Note that we often see problems with clinfo (https://github.com/ROCmSoftwarePlatform/frameworks-internal/issues/218). In all such cases tests must fail.

atamazov commented 3 years ago

[Informative] Related review discussion: https://github.com/ROCmSoftwarePlatform/MIOpen/pull/1024#discussion_r667070823

atamazov commented 3 years ago

We can modify Jenkinsfile to resolve the problem. @shurale-nkn What do you think?

junliume commented 3 years ago

When GPU is not found but GPU is required by the Jenkins stage:

  1. GPU is there but ROCm fail to detect it. e.g. gfx90a with ROCm4.2. In this case, it should falls into "TESTING IS NOT SUPPORTED FOR THE DETECTED GPU" branch, and fails with "FATAL: GPU DETECTION FAILED DURING CMAKE PHASE, CHECK CMAKE WARNINGS". We have observed it in previous CI fails.

  2. GPU is ... not ... there ? Indeed it will fall in to "ROCk module is NOT loaded, possibly no GPU devices" branch and just continue without fail (which is the problem stated here). But, why would this case happen? Why would Jenkins send job to a GPU-less sever when explicitly targeting labeled node please?

Would there be more complex cases in category 1 above please?

atamazov commented 3 years ago

The current implementation is such that if rocminfo prints "no GPU devices" onto console, then most of the tests will be skipped, and CI stage will not fail, regardless of the reason. I don't see an opportunity to enumerate all the problems that may lead to "no GPU devices" printed by rocminfo.
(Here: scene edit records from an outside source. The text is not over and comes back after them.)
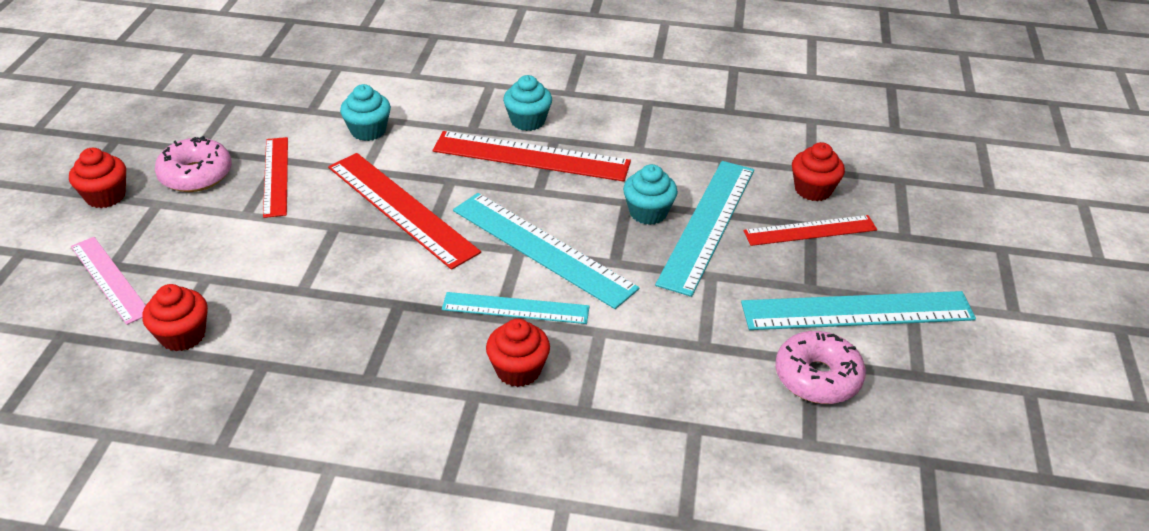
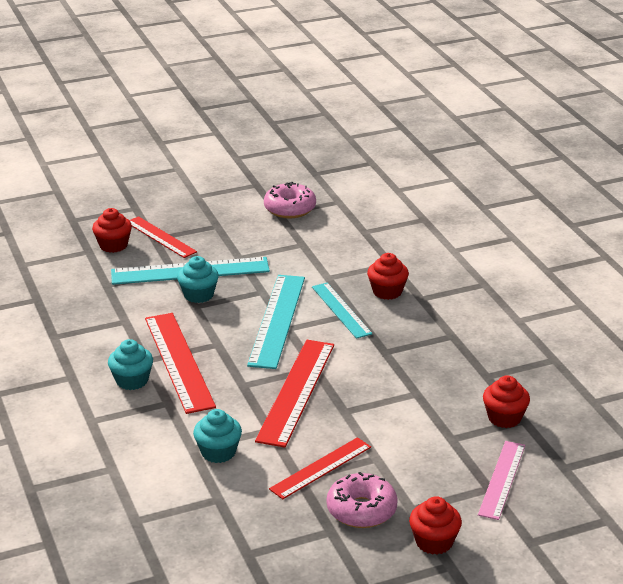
camera: 120 degrees left, 10 degrees down
(857, 311) = (223, 208): turquoise ruler -> none

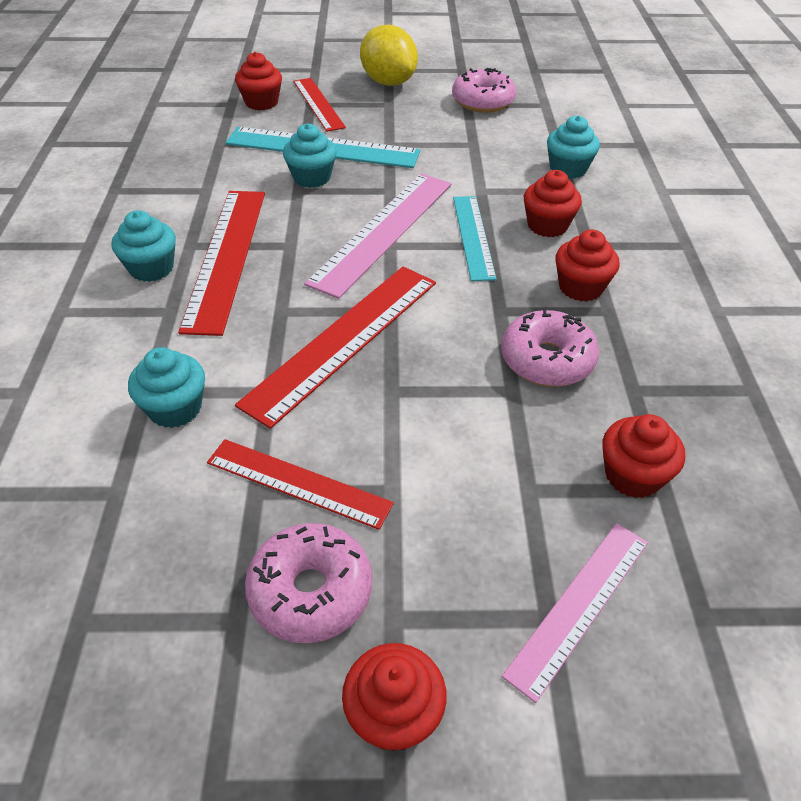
camera: 20 degrees right, 15 degrees up
(204, 207) = (388, 82): none -> yellow lemon
(276, 320) = (383, 231): turquoise ruler -> pink ruler
(321, 468) = (298, 483): red ruler -> red ruler turned 45 degrees clockwise
(381, 249) = (568, 169): none -> turquoise cupcake
(428, 326) = (580, 287): none -> red cupcake
(428, 372) = (547, 360): none -> pink donut

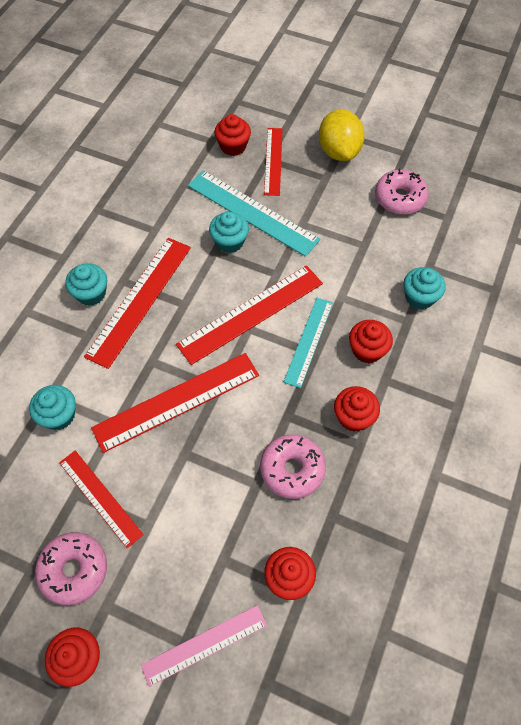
camera: 25 degrees right, 15 degrees up
(383, 231) = (250, 313): pink ruler -> red ruler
I know for sure that GPU failures happened many times in the past (clinfo was unable to detect any GPU). Output of clinfo is "Number of devices: 0", and then it returns code 143. Unfortunately I do not remember what rocminfo printed onto console in those cases.

Why would Jenkins send job to a GPU-less sever when explicitly targeting labeled node please?

The simplest theoretical example is GPU malfunction that makes GPU "invisible" to the rocminfo and requires power cycling to restore.

  1. GPU is there but ROCm fail to detect it. e.g. gfx90a with ROCm4.2. In this case, it should falls into "TESTING IS NOT SUPPORTED FOR THE DETECTED GPU" branch, and fails with "FATAL: GPU DETECTION FAILED DURING CMAKE PHASE, CHECK CMAKE WARNINGS". We have observed it in previous CI fails.

[Informative] I don't know what rocminfo prints onto console when it sees some unsupported (too new or too old) type of GPU, like 4.2 with gfx90a. CMake prints "TESTING IS NOT SUPPORTED FOR THE DETECTED GPU" when rocminfo is able to detect the GPU, but the name of GPU printed to the console is not supported by our tests.